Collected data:
● ● ● ● ●

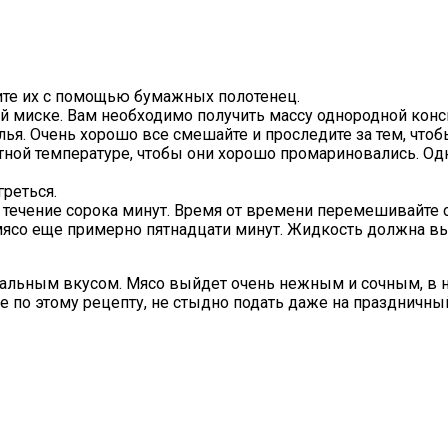
те их с помощью бумажных полотенец.
й миске. Вам необходимо получить массу однородной конс
я. Очень хорошо все смешайте и проследите за тем, чтоб
тной температуре, чтобы они хорошо промариновались. Од
греться.
 течение сорока минут. Время от времени перемешивайте
 мясо еще примерно пятнадцати минут. Жидкость должна в
альным вкусом. Мясо выйдет очень нежным и сочным, в н
 по этому рецепту, не стыдно подать даже на праздничный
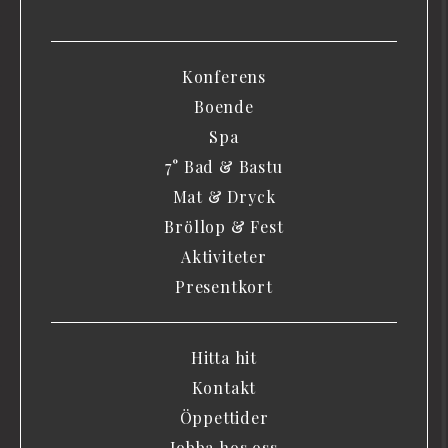
Konferens
Boende
Spa
7° Bad & Bastu
Mat & Dryck
Bröllop & Fest
Aktiviteter
Presentkort
Hitta hit
Kontakt
Öppettider
Jobba hos oss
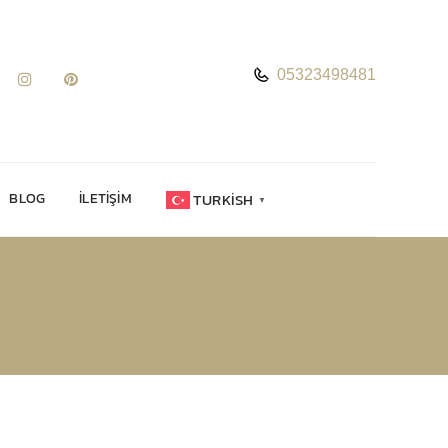
05323498481
TURKISH
BLOG
İLETIŞIM
▼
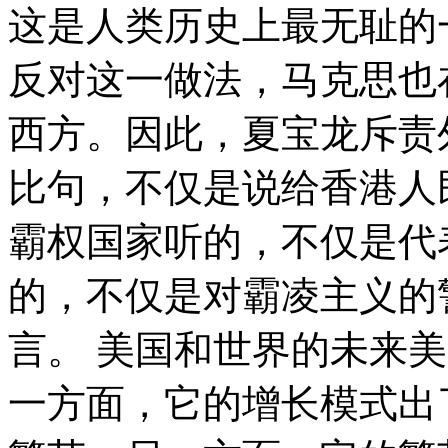
这是人类历史上最无耻的
反对这一做法，马克思也
西方。因此，夏宝龙斥责
比句，不仅是说给香港人
霸权国家听的，不仅是代
的，不仅是对霸凌主义的
言。 美国和世界的未来
一方面，它的增长模式出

● ● ● ● ●

== TASK ==
Reproduce every line of text from all the items above, character for character, and omit the pictures.

== RESPONSE FOR THIS EXERCISE ==
те их с помощью бумажных полотенец.
й миске. Вам необходимо получить массу однородной конс
я. Очень хорошо все смешайте и проследите за тем, чтоб
тной температуре, чтобы они хорошо промариновались. Од
греться.
 течение сорока минут. Время от времени перемешивайте
 мясо еще примерно пятнадцати минут. Жидкость должна в
альным вкусом. Мясо выйдет очень нежным и сочным, в н
 по этому рецепту, не стыдно подать даже на праздничный
Konferens
Boende
Spa
7° Bad & Bastu
Mat & Dryck
Bröllop & Fest
Aktiviteter
Presentkort
Hitta hit
Kontakt
Öppettider
Jobba hos oss
05323498481
TURKISH
BLOG
İLETIŞIM
▼
这是人类历史上最无耻的
反对这一做法，马克思也
西方。因此，夏宝龙斥责
比句，不仅是说给香港人
霸权国家听的，不仅是代
的，不仅是对霸凌主义的
言。 美国和世界的未来
一方面，它的增长模式出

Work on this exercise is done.